Ce tarif n’est ni farfelu, ni sorti de nulle part : il a une raison d’être, qui tient notamment au fait que les notaires sont délégataires de l’État et que le recours à leur intervention étant obligatoire dans certains domaines, il est indispensable d’une part d’en fixer le coût, et de l’autre d’assurer l’égalité des citoyens à cet égard.
En outre, le tarif actuel tient également compte du rôle primordial de collecteur d’impôts et de taxes assuré par la profession sans que l’État, faut-il le rappeler, ne dépense un sou de sa poche pour cela.
Si nous adhérons en nombre à la nécessité de réformer le tarif actuel, il est important de rappeler qu’il y a une grande différence entre réformer et détruire.
En instaurant un tarif négociable au cas par cas, et ce malgré la notion de plafond ou de fourchette tarifaire, on met bel et bien fin au tarif public, lequel assurait jusqu’ici l’égalité de tous.
En effet, le citoyen va pouvoir négocier, comparer, et je veux bien l’entendre. Mais un citoyen aisé, averti, sera toujours mieux à même de le faire qu’un autre moins aisé et moins habile, et le citadin, qui bénéficiera de nombreux offices notariaux dans sa ville, pourra bien plus facilement se livrer à la traque au meilleur prix que le rural ou l’ultramarin. Là est la réalité !
Et l’on imagine sans peine, en matière immobilière, les tractations que pourront mener les promoteurs avec leurs notaires, ce qui ne pourra que porter préjudice à la sécurité juridique.
Il est tout aussi évident que les offices notariaux, en fonction de leur taille et de leur localisation, finiront par se jeter dans une « guerre des prix » à laquelle le droit et la sécurité juridique n’ont rien à gagner. Soumettre les notaires à la loi du marché au prétexte d’une libéralisation de leur activité, c’est encore une fois réduire leurs prestations à une marchandise.

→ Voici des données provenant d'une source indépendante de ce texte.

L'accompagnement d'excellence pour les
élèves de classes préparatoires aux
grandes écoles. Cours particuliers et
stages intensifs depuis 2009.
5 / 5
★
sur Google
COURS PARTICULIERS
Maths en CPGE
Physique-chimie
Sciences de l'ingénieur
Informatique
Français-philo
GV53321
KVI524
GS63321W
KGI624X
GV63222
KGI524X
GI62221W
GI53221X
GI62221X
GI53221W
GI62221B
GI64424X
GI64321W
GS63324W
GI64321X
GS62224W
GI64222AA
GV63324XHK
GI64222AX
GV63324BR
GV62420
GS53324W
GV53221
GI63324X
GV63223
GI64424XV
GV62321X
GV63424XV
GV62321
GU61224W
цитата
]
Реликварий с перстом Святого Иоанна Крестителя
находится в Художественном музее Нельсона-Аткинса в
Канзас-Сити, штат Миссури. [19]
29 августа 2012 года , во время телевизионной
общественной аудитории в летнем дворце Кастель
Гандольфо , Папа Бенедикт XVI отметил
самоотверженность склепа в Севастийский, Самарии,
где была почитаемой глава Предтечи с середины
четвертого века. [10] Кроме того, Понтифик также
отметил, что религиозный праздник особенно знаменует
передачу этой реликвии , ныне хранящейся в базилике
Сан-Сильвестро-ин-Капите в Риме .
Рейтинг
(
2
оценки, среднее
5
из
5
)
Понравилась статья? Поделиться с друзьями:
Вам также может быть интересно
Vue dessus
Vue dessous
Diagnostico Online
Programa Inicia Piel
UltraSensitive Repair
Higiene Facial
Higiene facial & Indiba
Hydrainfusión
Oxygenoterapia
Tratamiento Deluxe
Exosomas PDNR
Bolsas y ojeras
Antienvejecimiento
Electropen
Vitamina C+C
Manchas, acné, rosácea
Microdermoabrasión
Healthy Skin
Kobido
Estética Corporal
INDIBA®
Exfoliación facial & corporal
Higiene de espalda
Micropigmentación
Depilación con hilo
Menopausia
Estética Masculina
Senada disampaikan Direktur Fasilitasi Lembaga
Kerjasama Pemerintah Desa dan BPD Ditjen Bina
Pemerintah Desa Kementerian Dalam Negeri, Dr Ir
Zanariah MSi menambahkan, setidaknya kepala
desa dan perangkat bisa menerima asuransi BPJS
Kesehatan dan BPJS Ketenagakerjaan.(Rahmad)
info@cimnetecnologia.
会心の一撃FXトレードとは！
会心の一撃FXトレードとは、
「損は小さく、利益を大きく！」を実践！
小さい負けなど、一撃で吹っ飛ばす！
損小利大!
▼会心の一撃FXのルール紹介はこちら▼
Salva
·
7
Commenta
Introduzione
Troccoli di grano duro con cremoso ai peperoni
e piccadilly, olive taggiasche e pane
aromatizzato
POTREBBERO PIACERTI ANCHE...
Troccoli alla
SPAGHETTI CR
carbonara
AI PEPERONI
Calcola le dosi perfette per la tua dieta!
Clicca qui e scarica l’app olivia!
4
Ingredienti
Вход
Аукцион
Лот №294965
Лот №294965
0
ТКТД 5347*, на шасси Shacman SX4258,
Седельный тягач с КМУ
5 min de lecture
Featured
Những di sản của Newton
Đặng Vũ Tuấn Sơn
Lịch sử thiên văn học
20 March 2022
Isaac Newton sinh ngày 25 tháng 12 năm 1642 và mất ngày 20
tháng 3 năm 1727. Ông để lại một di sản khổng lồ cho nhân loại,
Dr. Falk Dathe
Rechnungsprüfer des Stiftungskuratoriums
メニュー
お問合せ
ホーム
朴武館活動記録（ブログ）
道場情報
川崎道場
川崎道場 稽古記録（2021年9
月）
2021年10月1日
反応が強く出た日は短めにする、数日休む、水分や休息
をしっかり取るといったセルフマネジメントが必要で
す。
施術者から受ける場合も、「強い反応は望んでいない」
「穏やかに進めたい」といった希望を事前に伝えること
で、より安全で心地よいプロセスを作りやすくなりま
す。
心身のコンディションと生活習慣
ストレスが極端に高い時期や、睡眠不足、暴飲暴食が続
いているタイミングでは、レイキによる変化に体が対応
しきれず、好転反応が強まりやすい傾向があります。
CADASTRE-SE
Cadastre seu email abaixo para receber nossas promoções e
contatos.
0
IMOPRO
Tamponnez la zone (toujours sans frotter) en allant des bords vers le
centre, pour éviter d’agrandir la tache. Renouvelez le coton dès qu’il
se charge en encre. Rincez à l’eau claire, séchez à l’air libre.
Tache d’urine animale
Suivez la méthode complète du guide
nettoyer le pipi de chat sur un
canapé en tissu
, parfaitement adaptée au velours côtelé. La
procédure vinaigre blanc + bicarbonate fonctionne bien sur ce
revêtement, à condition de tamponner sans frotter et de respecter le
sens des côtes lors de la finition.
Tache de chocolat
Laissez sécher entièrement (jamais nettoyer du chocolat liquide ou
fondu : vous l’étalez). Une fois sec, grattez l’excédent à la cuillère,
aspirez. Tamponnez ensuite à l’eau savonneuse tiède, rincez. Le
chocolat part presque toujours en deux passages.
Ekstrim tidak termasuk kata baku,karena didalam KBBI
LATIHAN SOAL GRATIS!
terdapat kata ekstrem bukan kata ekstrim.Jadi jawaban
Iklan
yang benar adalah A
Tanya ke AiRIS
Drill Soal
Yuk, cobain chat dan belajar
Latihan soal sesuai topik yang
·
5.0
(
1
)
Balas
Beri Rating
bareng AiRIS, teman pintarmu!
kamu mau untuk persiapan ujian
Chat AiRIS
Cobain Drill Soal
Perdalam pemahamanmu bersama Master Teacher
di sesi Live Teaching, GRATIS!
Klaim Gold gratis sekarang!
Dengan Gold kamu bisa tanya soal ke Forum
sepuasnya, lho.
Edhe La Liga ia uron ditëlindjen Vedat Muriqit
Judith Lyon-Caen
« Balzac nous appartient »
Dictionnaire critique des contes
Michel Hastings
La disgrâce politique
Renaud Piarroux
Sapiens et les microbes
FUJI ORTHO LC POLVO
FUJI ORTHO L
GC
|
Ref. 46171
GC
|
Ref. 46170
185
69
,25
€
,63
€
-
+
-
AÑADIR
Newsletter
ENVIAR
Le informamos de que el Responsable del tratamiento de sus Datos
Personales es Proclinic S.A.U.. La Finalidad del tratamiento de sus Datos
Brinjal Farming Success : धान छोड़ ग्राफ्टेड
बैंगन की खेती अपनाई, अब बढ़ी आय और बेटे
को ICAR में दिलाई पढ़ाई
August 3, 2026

Cela n’ira pas sans la dégradation d’un service public essentiel à la sécurité juridique de nos concitoyens.
De plus, l’instauration d’une concurrence tarifaire risque de créer une concurrence par les coûts entre les études notariales, et donc d’entraîner des licenciements dans la profession – le Conseil supérieur du notariat avance le chiffre de 12 000 licenciements, et certains députés socialistes celui de 20 000 !
Encore une fois, tout cela aurait pu être chiffré dans une étude d’impact solide.
Plus de justice tarifaire, plus de lisibilité et plus de transparence, je l’entends. Mais à quel prix pour nos professionnels et nos concitoyens ?
Monsieur le ministre, vous l’aurez compris, c’est avec intérêt que je suivrai le débat sur l’amendement du rapporteur qui supprime le corridor tarifaire.
Pour conclure, et au risque de me faire taxer de corporatisme par mes collègues, je tiens à dire que je suis notaire diplômé, même si je n’exerce pas, et que je l’assume.